Direct carrier billing group Boku (BOKU) has announced an extension of its identity verification capabilities to over 60 countries by the end of 2019. Boku Identity is used by Fortune 500 companies including PayPal and Western Union. It has performed over 1bn user authentications across North America, Western Europe and Asia.

Accesso Technology’s (ACSO) chief executive Paul Noland will say in an AGM statement today that there was a “positive start” to trading in 2019, with management maintaining its existing guidance for the current financial year. It has continued to enjoy strong demand for its core products, as individual products and also increasingly for multiple applications at individual sites. “In order to address the increased demand from customers for joint implementations of multiple Accesso solutions, and to accelerate future growth, the Group is making significant investment into product integration”. The shares were up by around 4 per cent this morning.

Topps Tiles’ (TPT) revenues dipped by 0.2 per cent to £110m over the first half to March 2019. Like-for-like sales grew by 0.2 per cent.

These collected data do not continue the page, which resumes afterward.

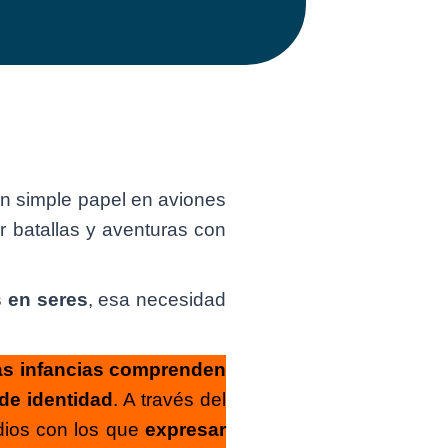
r un simple papel en aviones
ar batallas y aventuras con
s en seres
, esa necesidad
las infancias comprenden
de identidad
. A través del
edios con los que
expresar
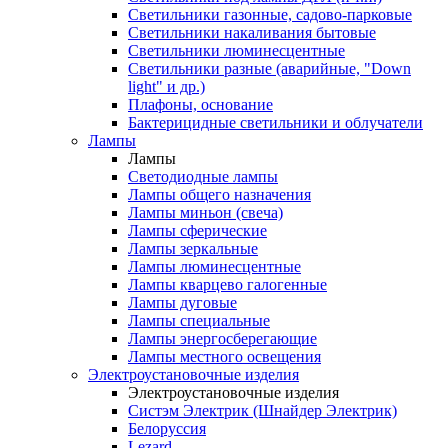
Светильники газонные, садово-парковые
Светильники накаливания бытовые
Светильники люминесцентные
Светильники разные (аварийные, "Down
light" и др.)
Плафоны, основание
Бактерицидные светильники и облучатели
Лампы
Лампы
Светодиодные лампы
Лампы общего назначения
Лампы миньон (свеча)
Лампы сферические
Лампы зеркальные
Лампы люминесцентные
Лампы кварцево галогенные
Лампы дуговые
Лампы специальные
Лампы энергосберегающие
Лампы местного освещения
Электроустановочные изделия
Электроустановочные изделия
Систэм Электрик (Шнайдер Электрик)
Белоруссия
Lezard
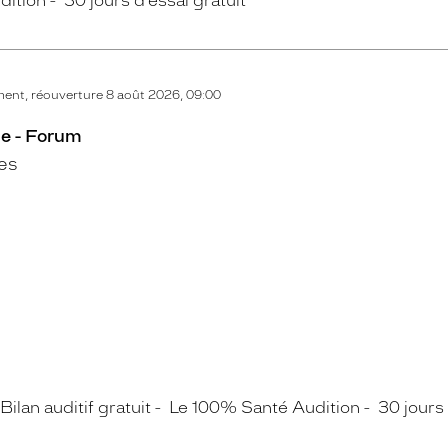
dition
30 jours d’essai gratuit
ent, réouverture 8 août 2026, 09:00
ne - Forum
es
Bilan auditif gratuit
Le 100% Santé Audition
30 jours 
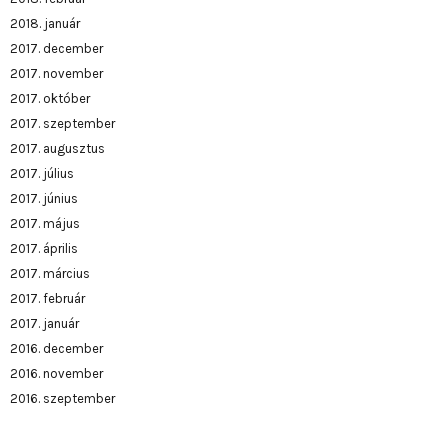
2018. január
2017. december
2017. november
2017. október
2017. szeptember
2017. augusztus
2017. július
2017. június
2017. május
2017. április
2017. március
2017. február
2017. január
2016. december
2016. november
2016. szeptember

The gross margin came in at 61.2 per cent, up from 60.3 per cent. Pre-tax profits came in at £5.2m, down 18.8 per cent – a reflection of trading losses associated with the Parkside business, while it goes through an initial two-year phase of investment in growth, and of non-recurring property provision movements which relate to a number of closures during the period. The interim dividend was maintained at 1.1p, with the full-year dividend planned to be paid out at a level of around two times cover.

First Derivatives’ (FDP) revenues rose by 17 per cent to £217m over the year to February 2019. Pre-tax profits were up 38 per cent to £16.7m, or by 17 per cent tot £22.9m on an adjusted basis. Underpinning this performance was a 17 per cent rise in fintech sales to £167m, helped by growth in services provided to clients and new contract wins including the Canadian Securities Administrators, BitMEX and a major Japanese bank. Martech sales rose 8 per cent to 341.4m, helped by subscriptions improving by a quarter for its marketing cloud platform. Other markets’ revenues rose 85 per cent to 39.3m . During the year, the group agreed to acquire the minority shareholdings in Kx Systems (its flagship technology), taking 100 per cent ownership by 29 June 2019 – funded by new financial facilities.